The D-Box-activating domain (DAD) is a new proteolysis signal that stimulates the silent D-Box sequence of Aurora-A

Abstract

We have demonstrated previously that Xenopus Aurora-A is degraded at late mitosis by the APC/Fizzy-Related in a D-Box-dependent manner. Here we demonstrate that, although Aurora-B possesses the same D-Box as Aurora-A, Aurora-B is not degraded by this ubiquitin ligase. We have constructed a chimera Aurora-A/B with the N-terminus of Aurora-A and the C-terminus of Aurora-B and we have examined its degradation by APC/Fizzy-Related. We demonstrate that the N-terminus of Aurora-A confers degradation capacity on the C-terminus of Aurora-B and that this feature is blocked by mutation of the conserved D-Box sequence. We characterize the minimal degradation signal at the N-terminus of Aurora-A and demonstrate that its deletion blocks the degradation of this protein by APC/Fizzy-Related. Thus, we conclude that two different degradation signals are required for proteolysis of Aurora-A. The first one, which we designated D-Box-activating domain, within the N-terminal domain of Aurora-A confers the functionality to the second, a silent D-Box, present within the C-terminus of the kinase.

Figure 1

Xenopus Aurora-B is not degraded by the APC/Fizzy-Related complex. (A) CSF extract (20 μl) was supplemented with 2 μl of in vitro translated ³⁵S-labelled Aurora-B and the same volume of ³⁵S-labelled cyclin B. Subsequently, a final concentration of 0.5 mM CaCl₂ was added where indicated (CSF+Ca²⁺). Samples (2 μl) were taken at different times and analysed by autoradiography. (B) Endogenous Aurora-B and cyclin B2 levels were analysed in a similar experiment by western blotting. ^* Represents unspecific bands recognized by the anti-cyclin B2 antibodies in the CSF extracts. (C) Fizzy-Related mRNA was added to interphase extracts (20 μl) as indicated (INT+Fzr). One hour later 2 μl of ³⁵S-labelled Aurora-A or the same amount of ³⁵S-labelled Aurora-B were added. Samples (2 μl) were taken at different times and analysed by autoradiography. Fizzy-Related translation was verified by western blotting (lower panel, Fzr). The arrow at 60 min in the α-Fizzy-Related western blot indicates the time-point at which radiolabelled Aurora-A or B was added to the extract. (D) Interphase extracts (20 μl) were supplemented with Fizzy-Related mRNA and endogenous protein levels of Aurora-A and Aurora-B were analysed by western blotting. (E) Cell cycle expression of Xenopus Aurora-A and Aurora-B. XL2 cells were synchronized at different phases of the cell cycle as described in Uzbekov et al. (1998).
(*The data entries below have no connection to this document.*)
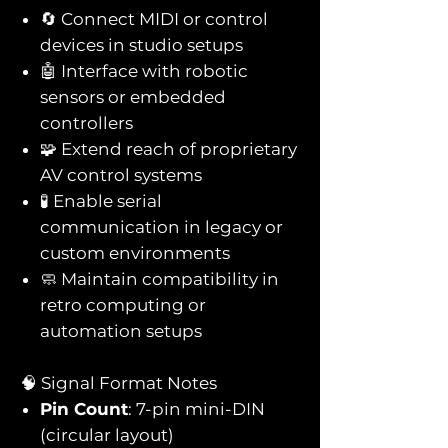
🔄 Connect MIDI or control
devices in studio setups
🤖 Interface with robotic
sensors or embedded
controllers
🧩 Extend reach of proprietary
AV control systems
🧪 Enable serial
communication in legacy or
custom environments
🧼 Maintain compatibility in
retro computing or
automation setups
🧠 Signal Format Notes
Pin Count
: 7-pin mini-DIN
(circular layout)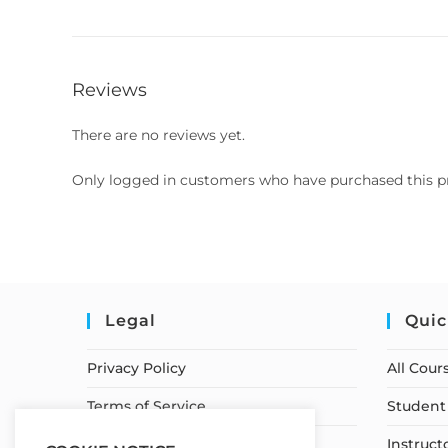
Reviews
There are no reviews yet.
Only logged in customers who have purchased this p
Legal
Quic
Privacy Policy
All Cour
Terms of Service
Student 
Earnings Disclaimer
Instruct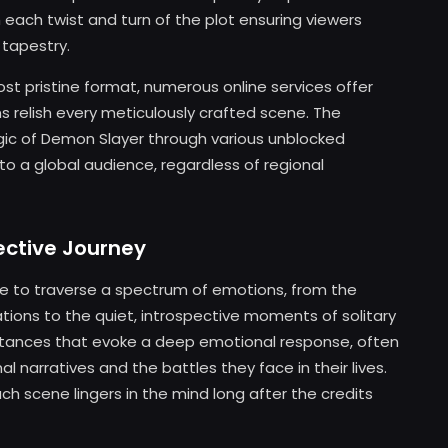
h each twist and turn of the plot ensuring viewers
 tapestry.
ost pristine format, numerous online services offer
ns relish every meticulously crafted scene. The
ic of Demon Slayer through various unblocked
to a global audience, regardless of regional
ective Journey
nce to traverse a spectrum of emotions, from the
tions to the quiet, introspective moments of solitary
nstances that evoke a deep emotional response, often
l narratives and the battles they face in their lives.
ch scene lingers in the mind long after the credits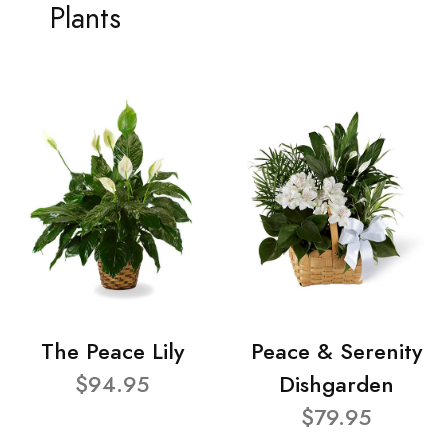
Plants
The Peace Lily
Peace & Serenity
$94.95
Dishgarden
$79.95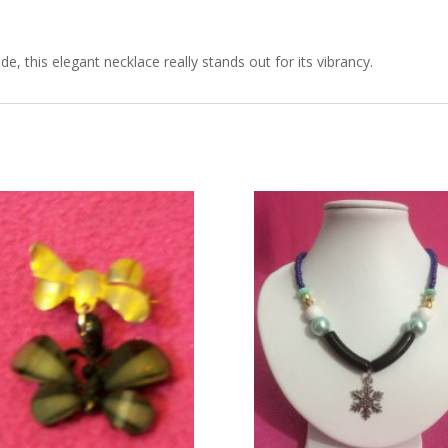
de, this elegant necklace really stands out for its vibrancy.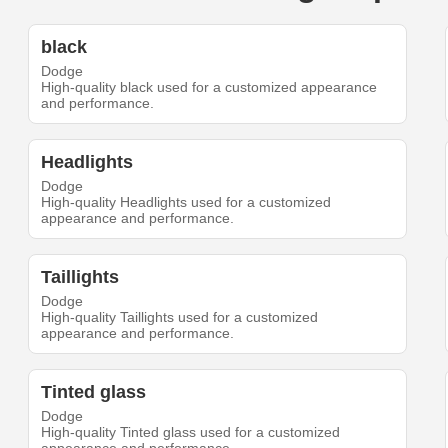
black
Dodge
High-quality black used for a customized appearance
and performance.
Headlights
Dodge
High-quality Headlights used for a customized
appearance and performance.
Taillights
Dodge
High-quality Taillights used for a customized
appearance and performance.
Tinted glass
Dodge
High-quality Tinted glass used for a customized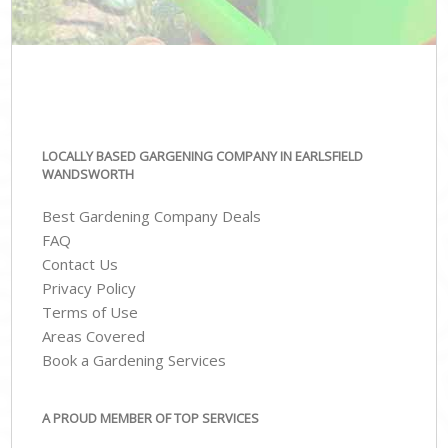
LOCALLY BASED GARGENING COMPANY IN EARLSFIELD
WANDSWORTH
Best Gardening Company Deals
FAQ
Contact Us
Privacy Policy
Terms of Use
Areas Covered
Book a Gardening Services
A PROUD MEMBER OF TOP SERVICES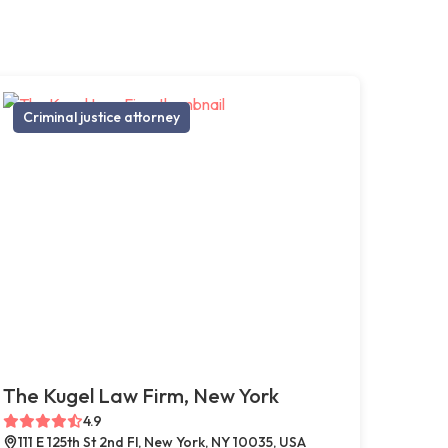
Criminal justice attorney
The Kugel Law Firm, New York
4.9
111 E 125th St 2nd Fl, New York, NY 10035, USA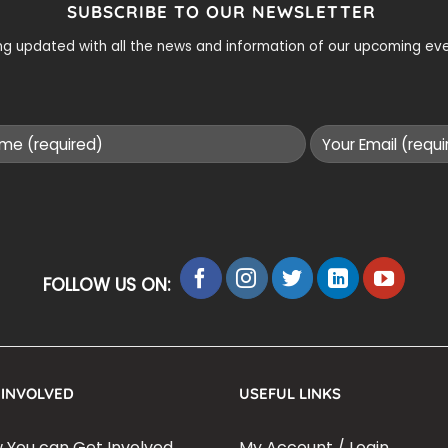
SUBSCRIBE TO OUR NEWSLETTER
ying updated with all the news and information of our upcoming e
FOLLOW US ON:
 INVOLVED
USEFUL LINKS
 You can Get Involved
My Account / Login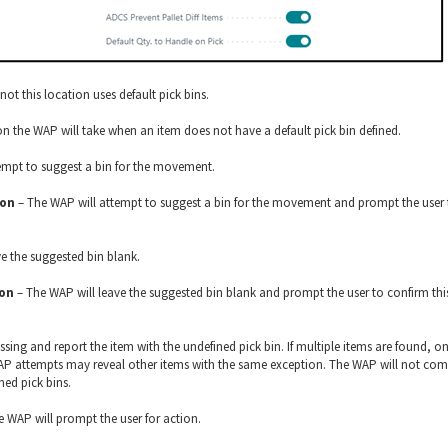
not this location uses default pick bins.
ion the WAP will take when an item does not have a default pick bin defined.
empt to suggest a bin for the movement.
ion
– The WAP will attempt to suggest a bin for the movement and prompt the user 
e the suggested bin blank.
ion
– The WAP will leave the suggested bin blank and prompt the user to confirm thi
sing and report the item with the undefined pick bin. If multiple items are found, on
 WAP attempts may reveal other items with the same exception. The WAP will not com
ned pick bins.
 WAP will prompt the user for action.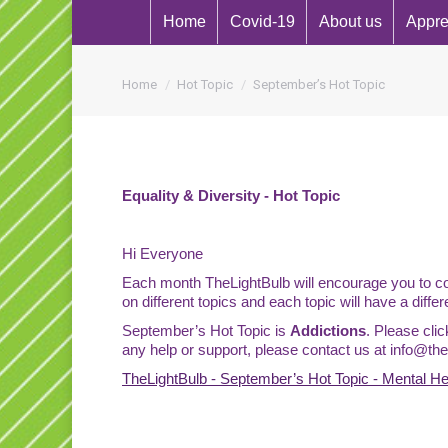
Home
Covid-19
About us
Appre
You are here:
Home
Hot Topic
September’s Hot Topic
Equality & Diversity - Hot Topic
Hi Everyone
Each month TheLightBulb will encourage you to com
on different topics and each topic will have a differ
September’s Hot Topic is
Addictions
. Please cli
any help or support, please contact us at
info@thel
TheLightBulb - September’s Hot Topic - Mental H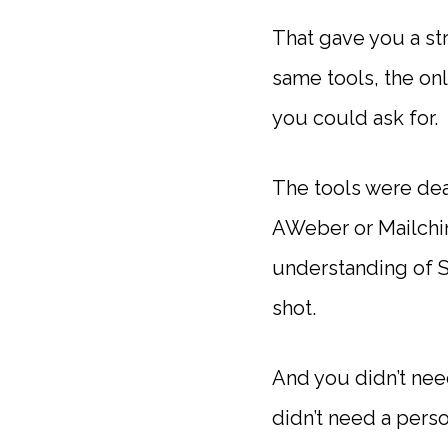
That gave you a st
same tools, the onl
you could ask for.
The tools were dea
AWeber or Mailchimp
understanding of SE
shot.
And you didn’t nee
didn’t need a pers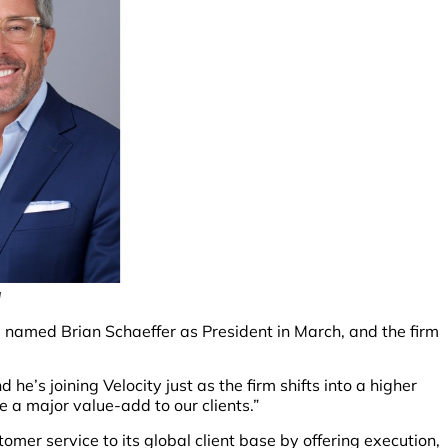
g
 named Brian Schaeffer as President in March, and the firm
d he’s joining Velocity just as the firm shifts into a higher
be a major value-add to our clients.”
stomer service to its global client base by offering execution,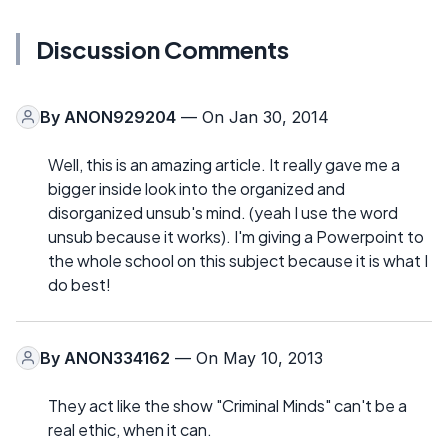
Discussion Comments
By
ANON929204
— On Jan 30, 2014
Well, this is an amazing article. It really gave me a
bigger inside look into the organized and
disorganized unsub's mind. (yeah I use the word
unsub because it works). I'm giving a Powerpoint to
the whole school on this subject because it is what I
do best!
By
ANON334162
— On May 10, 2013
They act like the show "Criminal Minds" can't be a
real ethic, when it can.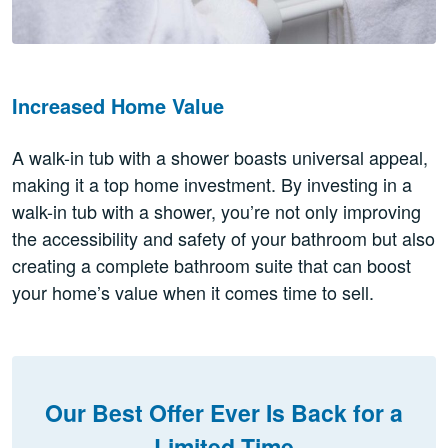
Increased Home Value
A walk-in tub with a shower boasts universal appeal,
making it a top home investment. By investing in a
walk-in tub with a shower, you’re not only improving
the accessibility and safety of your bathroom but also
creating a complete bathroom suite that can boost
your home’s value when it comes time to sell.
Our Best Offer Ever Is Back for a
Limited Time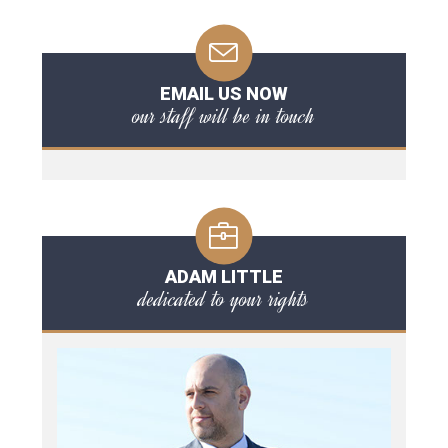
EMAIL US NOW
our staff will be in touch
ADAM LITTLE
dedicated to your rights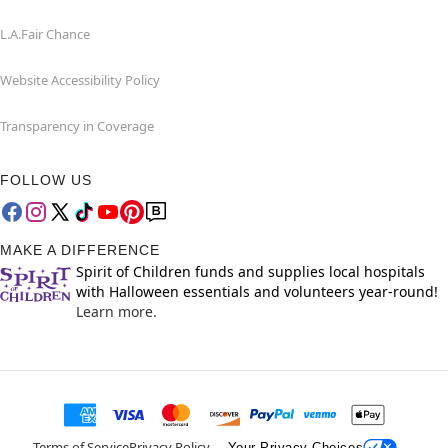
L.A.Fair Chance
Website Accessibility Policy
Transparency in Coverage
FOLLOW US
MAKE A DIFFERENCE
Spirit of Children funds and supplies local hospitals
with Halloween essentials and volunteers year-round!
Learn more.
Terms of Service
Privacy Policy
Your Privacy Choices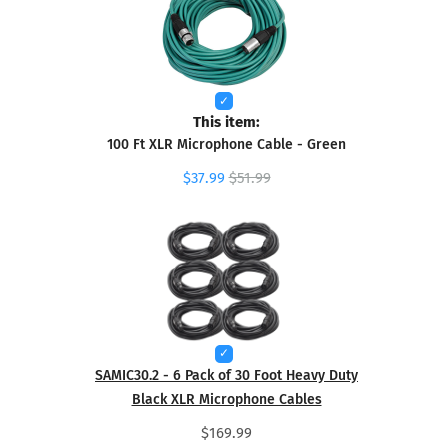
This item:
100 Ft XLR Microphone Cable - Green
$37.99
$51.99
SAMIC30.2 - 6 Pack of 30 Foot Heavy Duty
Black XLR Microphone Cables
$169.99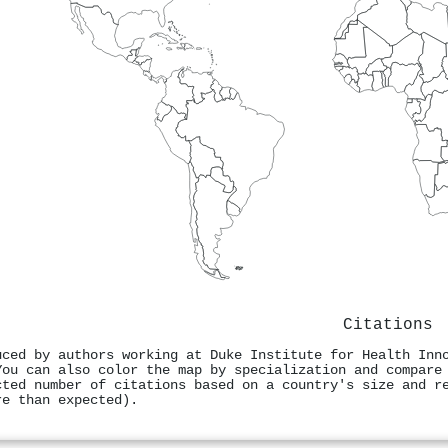
Citations
uced by authors working at Duke Institute for Health Inn
You can also color the map by specialization and compare
cted number of citations based on a country's size and r
re than expected).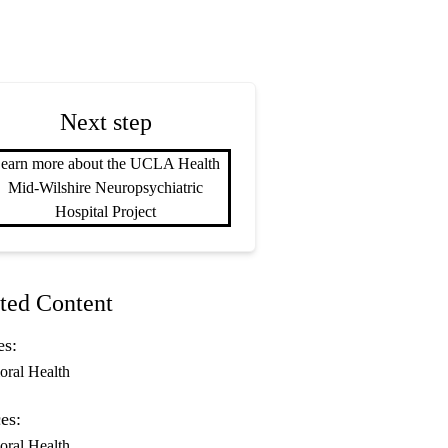
Next step
earn more about the UCLA Health
Mid-Wilshire Neuropsychiatric
Hospital Project
ted Content
es:
oral Health
es:
oral Health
Protein levels were then analysed by western blotting with α-Aurora-A and α-Aurora-B antibodies (1/1000), and α-β-tubulin antibodies (1/1500).

Figure 2

The N-terminal domain of Aurora-A confers degradation capacity on the C-terminal domain of Aurora-B. (A) Schematic domain structure of Aurora-A, Aurora-B and Aurora-A/B chimera. (B) An interphase extract (20 μl) was complemented (INT+Fzr) or not (INT-Fzr) with Fizzy-Related mRNA. One hour later both extracts were supplemented with 2 μl of either in vitro translated ³⁵S-labelled A/B chimera or the Dbox mutated form of this chimerical protein. Samples of 2 μl were then taken at different times and the two chimeras were analysed by autoradiography.

Figure 3

Schematic representation of the sequence of Aurora-A/B chimera and the different mutants; N, N-terminus. Where internal sequences were deleted, they are depicted by shaded rectangles. The numbers in brackets indicate the deleted amino acids. All mutants of Aurora-A/B chimera were in vitro translated and incubated in Fizzy-Related-containing extracts to measure protein stability.

Figure 4

The DAD is required for the physiological degradation of Aurora-A. (A) An interphase extract (20 μl) was complemented with Fizzy-Related mRNA. One hour later the extract was supplemented with 2 μl of either in vitro translated ³⁵S-labelled wild type Aurora-A or a mutated form of this kinase in which amino acids 44–55 were deleted. Samples of 2 μl were then taken at different times and the two proteins were analysed by autoradiography. (B) Interphase extracts containing Fizzy-Related were supplemented with all the different radiolabelled punctual mutated forms of Aurora-A resulting from the substitution to alanine of every one of the amino acids from position 44–55. Samples of 2 μl were then taken at 0, 60 and 120 min and Aurora-A protein levels were analysed by autoradiography. (C) Alignment of the DAD of Xenopus (Xl), mouse (Mm), rat (Rn) and human (Hs) sequences of Aurora-A. Amino acids included in the DAD minimal sequence are underlined.